NAMB, by the way and not insignificantly, puts an average of around $1 million annually into Alaska. That’s about $10k per church, according to the latest data I have at hand. Not quite chump change. The problem is that the ABRN would like to have more say in how NAMB spends its money in their state.
So, why not have a confab and work it out face-to-face? Kevin Ezell, NAMB leader, says he is willing to meet. Randy Covington says, “Negotiations are ongoing about the venue and the size of the meeting and those kinds of things.” Yeah, those kind of things. Really.

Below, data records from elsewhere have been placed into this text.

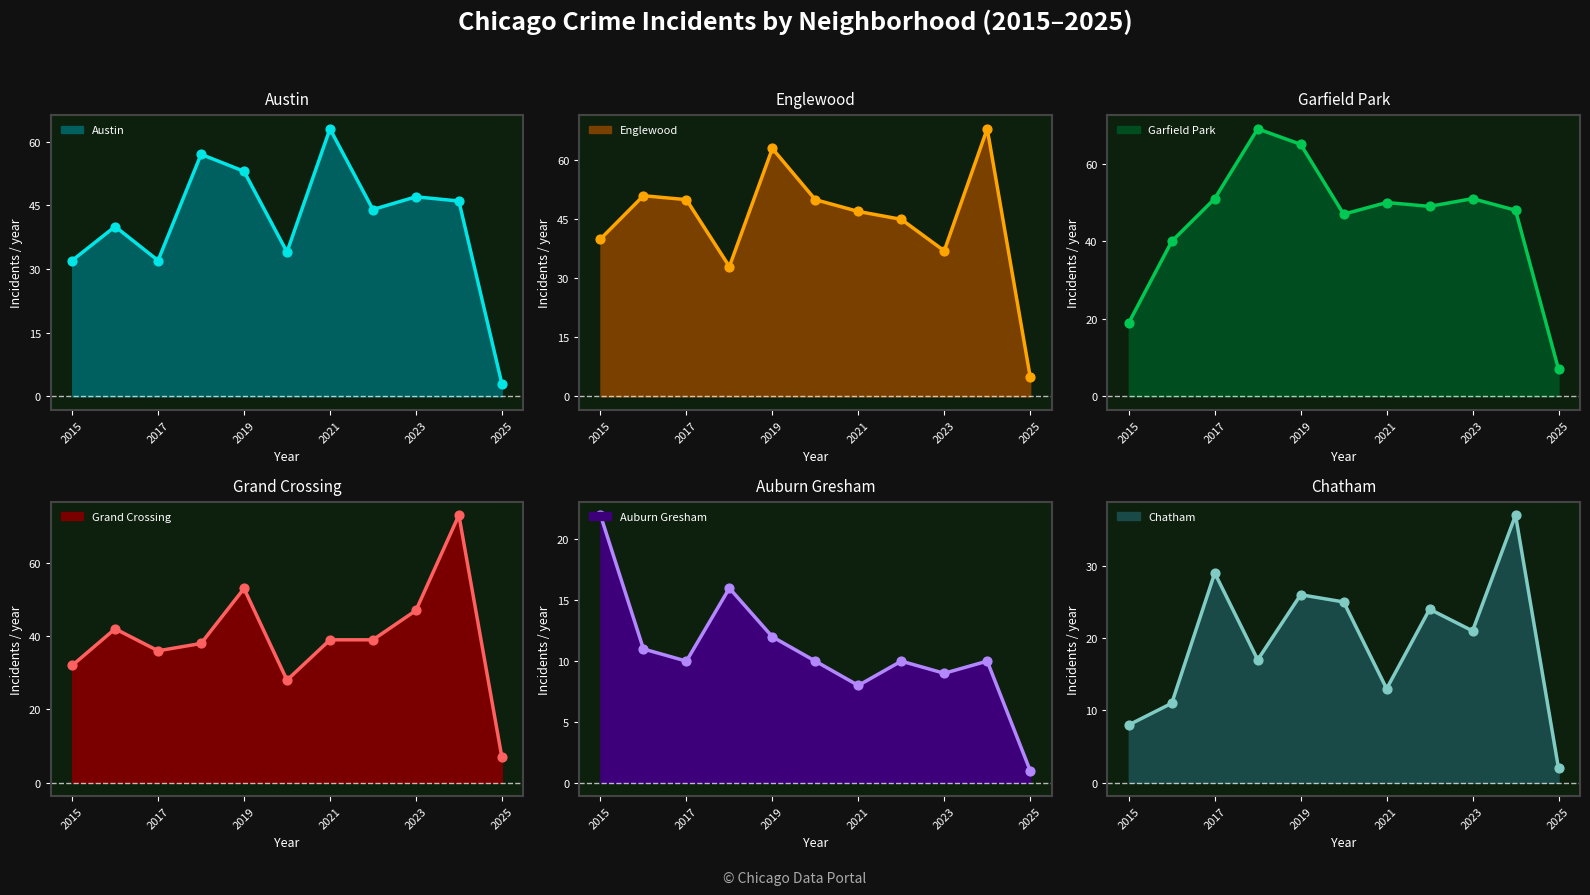

Which series has the largest Y range (max minus min)?

Grand Crossing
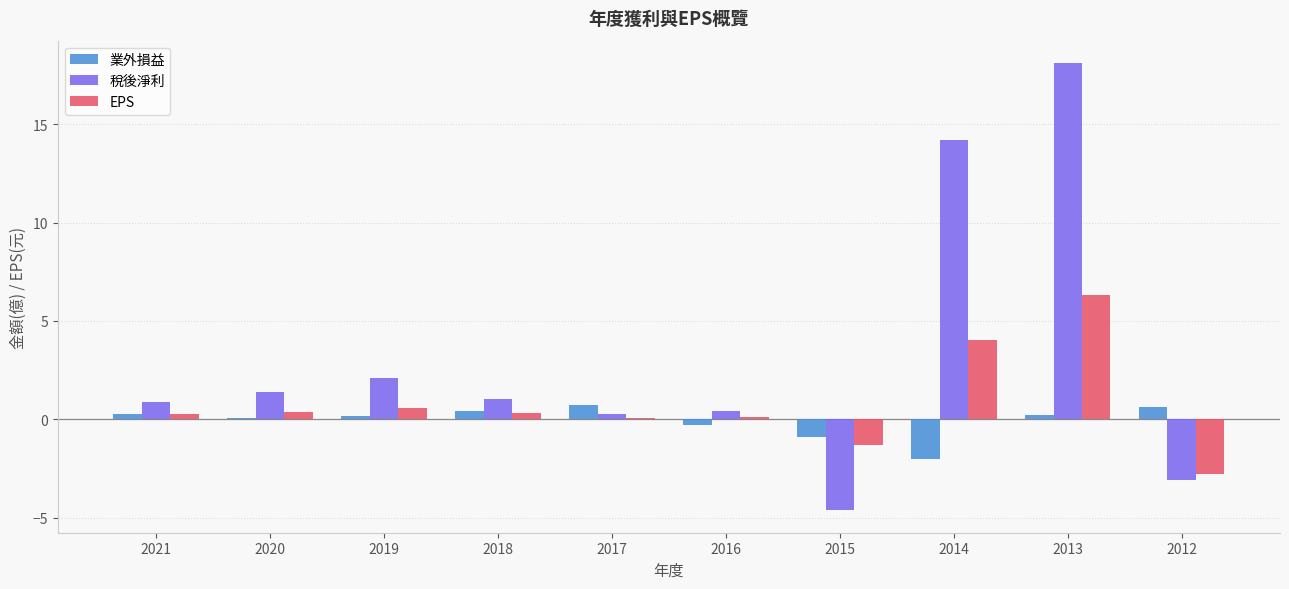

What is the sum of all 業外損益 values?

-0.7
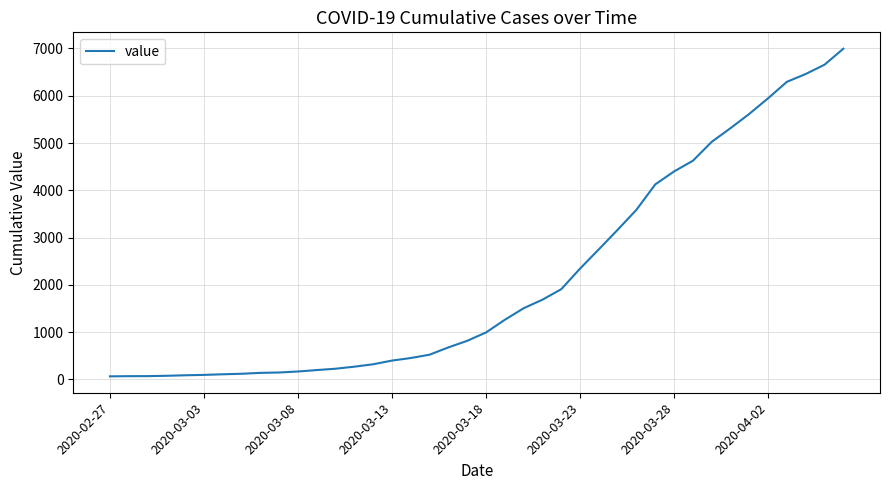

What is the maximum value shown in the chart?

6995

Not likely to supplant the outrage and angst over LifeWay, but very important nonetheless.
Please, no complaints about “drop dead.” The principle of cooperation is effectively killed by actions like the ABRN. Besides, it’s a good phase to use in the title.
Update: I admit to an affection for famous headlines. “Drop dead” is one of them. I think it’s a good fit but nowadays folks don’t ever read articles, much less links. I’d be interested for any ABRN people to challenge Ronnie Floyd on his “cafeteria” comment or dispute anything in the BP article.